For the past six months, Google co-founders Sergey Brin and Larry Page have been absent from the company’s all-hands TGIF meetings. That changed at the last meeting, with both Brin and Page in attendance. Many analysts are wondering why.
Previous to their six-month absence, both Brin and Page had been long-standing attendees of the weekly catch-up meetings for executives and employees of Google.
The meetings, which actually happen on Thursday so employees around the world can participate, have been a key part of Google’s workplace culture since the early days of the company.
In them, Google leaders speak to more than 100,000 employees, highlight new products and projects, make announcements, take questions and respond to cultural ripples.

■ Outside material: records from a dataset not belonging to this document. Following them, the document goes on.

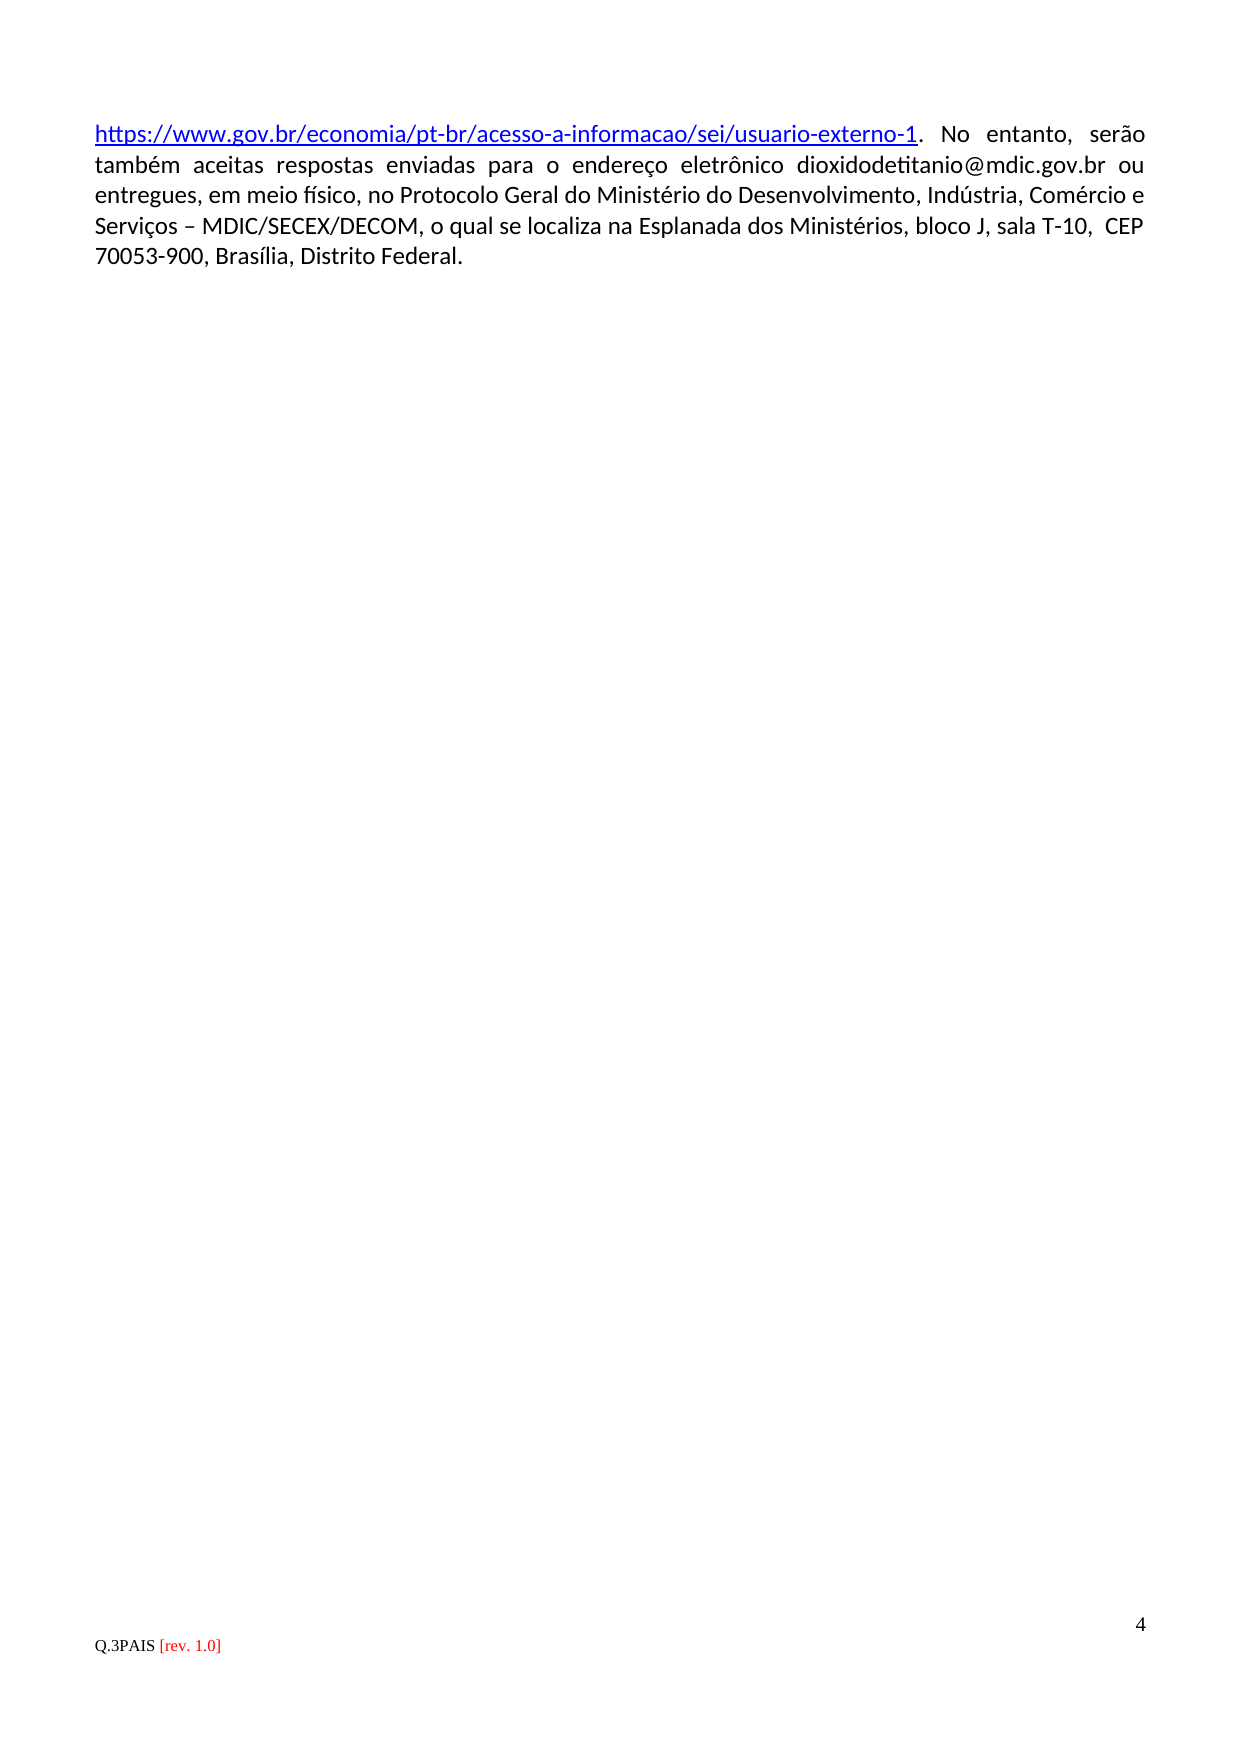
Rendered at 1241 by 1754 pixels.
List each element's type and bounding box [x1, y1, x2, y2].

list [94, 118, 1146, 271]
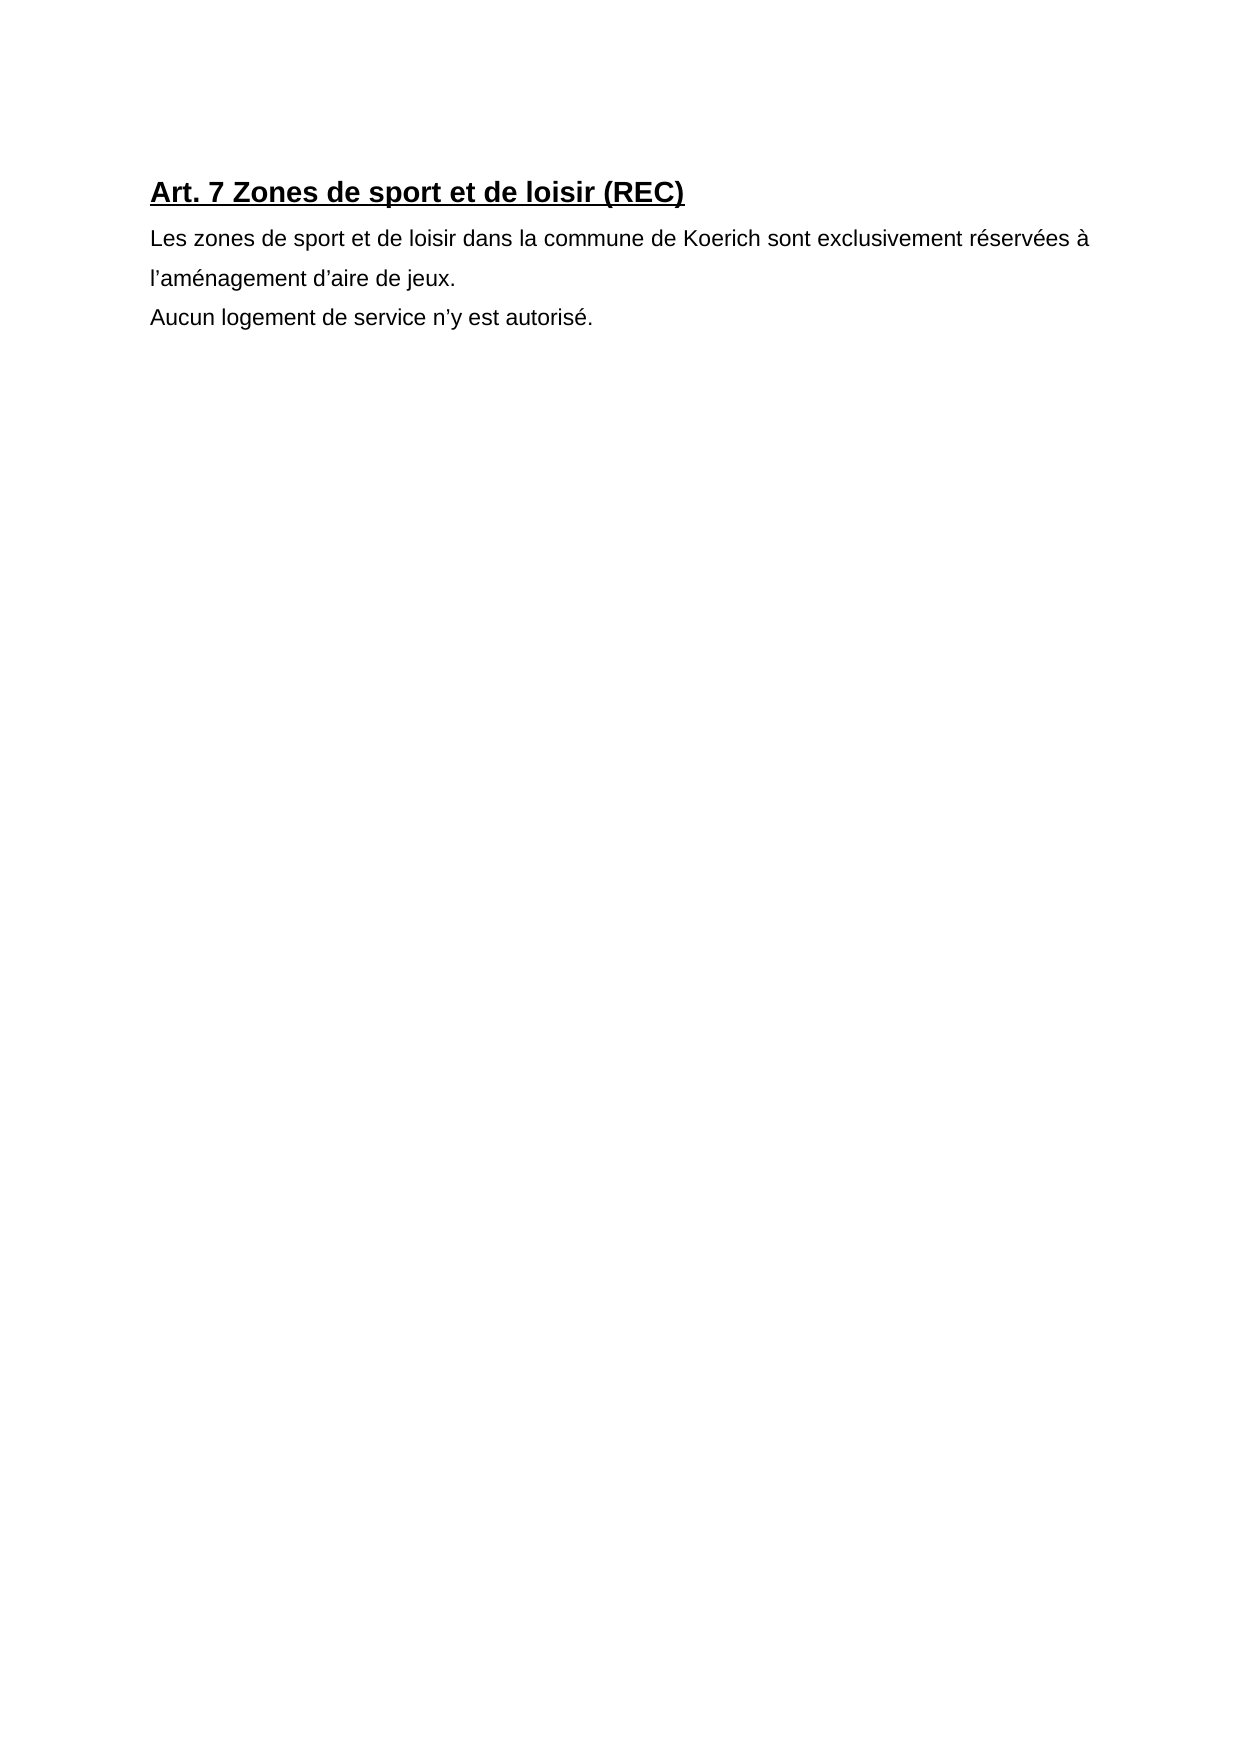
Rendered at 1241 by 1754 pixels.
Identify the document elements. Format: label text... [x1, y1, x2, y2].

text Les zones de sport et de loisir dans la commune de Koerich sont exclusivement réservées à l’aménagement d’aire de jeux. [150, 225, 1090, 291]
subtitle Art. 7 Zones de sport et de loisir (REC) [150, 175, 1090, 208]
text Aucun logement de service n’y est autorisé. [150, 304, 1090, 331]
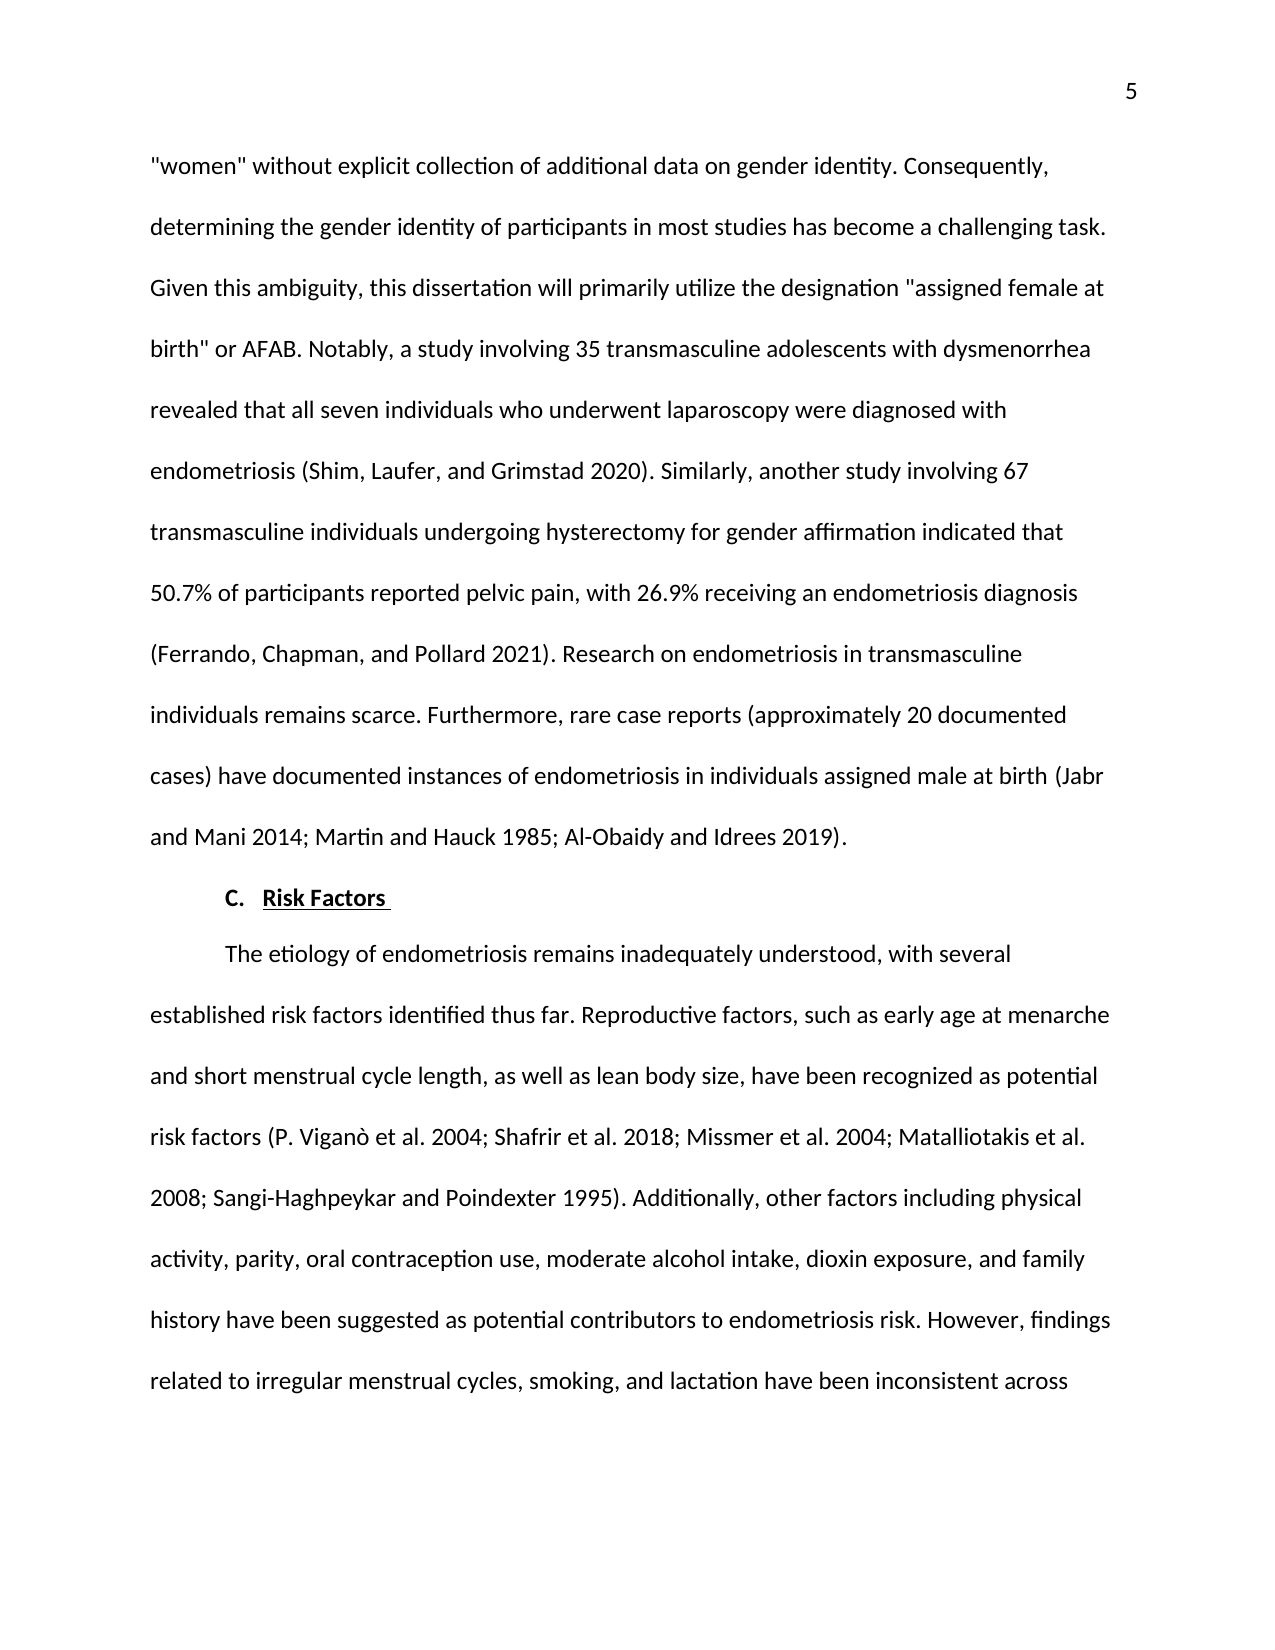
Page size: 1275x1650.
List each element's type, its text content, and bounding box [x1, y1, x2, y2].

subtitle Risk Factors [225, 882, 1125, 913]
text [150, 150, 1125, 852]
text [150, 938, 1125, 1396]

For example, after the last presidential election, Brin called then-President-elect Donald Trump’s victory “offensive” at a Google TGIF meeting.
However, as Google’s public issues have grown, both co-founders have stopped showing for the meetings. Right now, Google is facing an antitrust prove from the Department of Justice as well as censorship and political bias from conservative users.
That’s not to mention internal scrutiny, including employees openly questioning the company’s role in drone footage analysis AI named Maven as well as a search project for China called Dragonfly.
Recently, YouTube, which is owned by Google, came under fire after refusing to take down videos of a conservative comedian spewing homophobic slurs at a gay Vox journalist named Carlos Maza. Many saw Brin and Page’s absence as the dodging of accountability during a period of great public scrutiny.
When they broke their silence at the May 30 meeting, they discussed cloud strategy. Other questions were handled by Head of People Operations Eileen Naughton. It is unclear whether the co-founders will continue to attend.